Moments later the engine was powering up and he was taking off, doing his best to ignore the flare of hurt that had alighted in Hux’s mind as he dodged fire from the autoturrets below. He was a thief, Kylo told himself. A smuggler. This was what he did, and he couldn’t take the chance that Hux’s fellow officers would recognise and detain him where Hux had failed to do so. Even Hux wouldn’t stop them from locking him up if they realised who he was, what he could do, and he wasn’t daft enough to think Hux would choose him, a smuggler he had met less than twenty-hour hours ago, over the organisation he’d devoted his life to.
He told himself that for the next seven hours as he sat numbly in the cockpit, the coordinates set to return him to Nar Shaddaa, though after a moment he retrieved his datapad from where it was tucked into one of the satchels at his side, exhaling as it jostled the weapons clipped to his belt. He retrieved the coordinates of Lehon from the ship’s navicomputer and slipped the datapad, somewhat hesitantly, back into his pack. Just in case, his mind whispered. It sounded suspiciously like his mother. It never hurts to keep these things handy.
He tried to ignore the part of him that hoped, for whatever reason, that he’d see Hux again, and his hand strayed to his shoulder before he could stop himself, skimming over where Hux’s fingers had touched his skin.
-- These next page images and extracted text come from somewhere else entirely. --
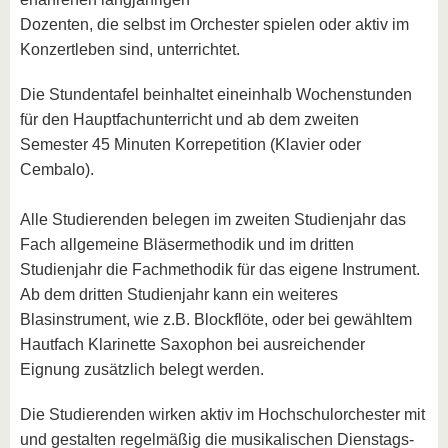
Dozenten, die selbst im Orchester spielen oder aktiv im
Konzertleben sind, unterrichtet.
Die Stundentafel beinhaltet eineinhalb Wochenstunden
für den Hauptfachunterricht und ab dem zweiten
Semester 45 Minuten Korrepetition (Klavier oder
Cembalo).
Alle Studierenden belegen im zweiten Studienjahr das
Fach allgemeine Bläsermethodik und im dritten
Studienjahr die Fachmethodik für das eigene Instrument.
Ab dem dritten Studienjahr kann ein weiteres
Blasinstrument, wie z.B. Blockflöte, oder bei gewähltem
Hautfach Klarinette Saxophon bei ausreichender
Eignung zusätzlich belegt werden.
Die Studierenden wirken aktiv im Hochschulorchester mit
und gestalten regelmäßig die musikalischen Dienstags-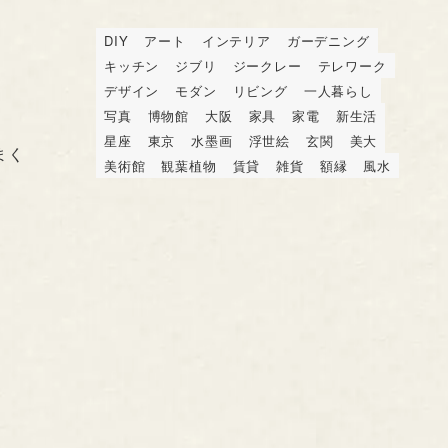
DIY
アート
インテリア
ガーデニング
キッチン
ジブリ
ジークレー
テレワーク
デザイン
モダン
リビング
一人暮らし
写真
博物館
大阪
家具
家電
新生活
星座
東京
水墨画
浮世絵
玄関
美大
まく
美術館
観葉植物
賃貸
雑貨
額縁
風水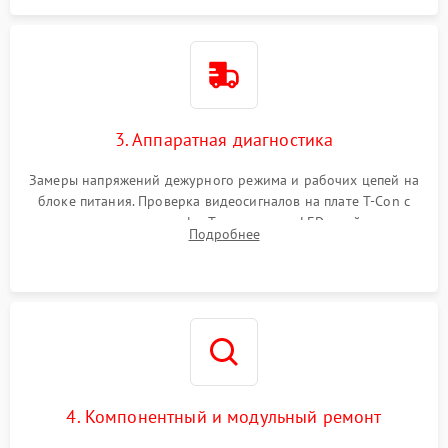
3. Аппаратная диагностика
Замеры напряжений дежурного режима и рабочих цепей на
блоке питания. Проверка видеосигналов на плате T-Con с
помощью осциллографа. Тестирование LED-драйвера и
Подробнее
светодиодных планок подсветки мультиметром.
4. Компонентный и модульный ремонт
In another world, perhaps he would have indulged those lazy thoughts of pressing his lips to the inside of Hux’s wrist. Were Hux not a who he was, what he was, perhaps Kylo might have even extended an invitation to him to see the Myrmidon, swiftly becoming Kylo’s pride and joy, and they could have had more time, but the Force wasn’t kind to him. All it did was take, chipping away at every chance Kylo had at happiness, more of a curse than the blessing Skywalker had always thought it to be.
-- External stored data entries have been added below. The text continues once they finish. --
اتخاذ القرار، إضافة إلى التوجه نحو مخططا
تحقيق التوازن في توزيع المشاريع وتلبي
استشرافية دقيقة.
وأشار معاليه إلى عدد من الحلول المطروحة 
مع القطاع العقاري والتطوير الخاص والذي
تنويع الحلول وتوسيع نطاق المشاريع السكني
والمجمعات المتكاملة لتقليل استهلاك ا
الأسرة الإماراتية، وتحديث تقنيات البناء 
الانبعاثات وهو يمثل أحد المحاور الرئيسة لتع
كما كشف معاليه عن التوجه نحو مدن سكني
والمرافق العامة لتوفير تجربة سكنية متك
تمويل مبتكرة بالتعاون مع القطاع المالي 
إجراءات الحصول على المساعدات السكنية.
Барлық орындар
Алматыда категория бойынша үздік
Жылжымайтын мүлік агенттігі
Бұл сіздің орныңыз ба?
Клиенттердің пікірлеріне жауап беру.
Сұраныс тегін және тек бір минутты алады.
No, Kylo thought, there was never to have been anything between him and Hux. He would put this behind him and he would move on, he would move forward, and when he returned to Nar Shaddaa he would rejoin Madana and Bia on the Myrmidon and leave them to chart their course to Corellia while he crashed in the room he’d claimed for himself. But maybe, maybe, he’d bring the Myrmidon out here again. After all, Hux had said there were resources. Surely there’d be work for a smuggler willing to chart new hyperspace routes.
With that thought in mind he sighed, feeling exhaustion creep up on him. It was easy enough to set an alarm on his datapad and settle in the cramped pilot’s chair, letting his eyes slide shut without hesitation.
His last thoughts before sleep claimed him were of Hux’s green eyes, the eyes he’d never see again, glinting hot and heavy under the ship’s lights, and a longing for a future that never could be.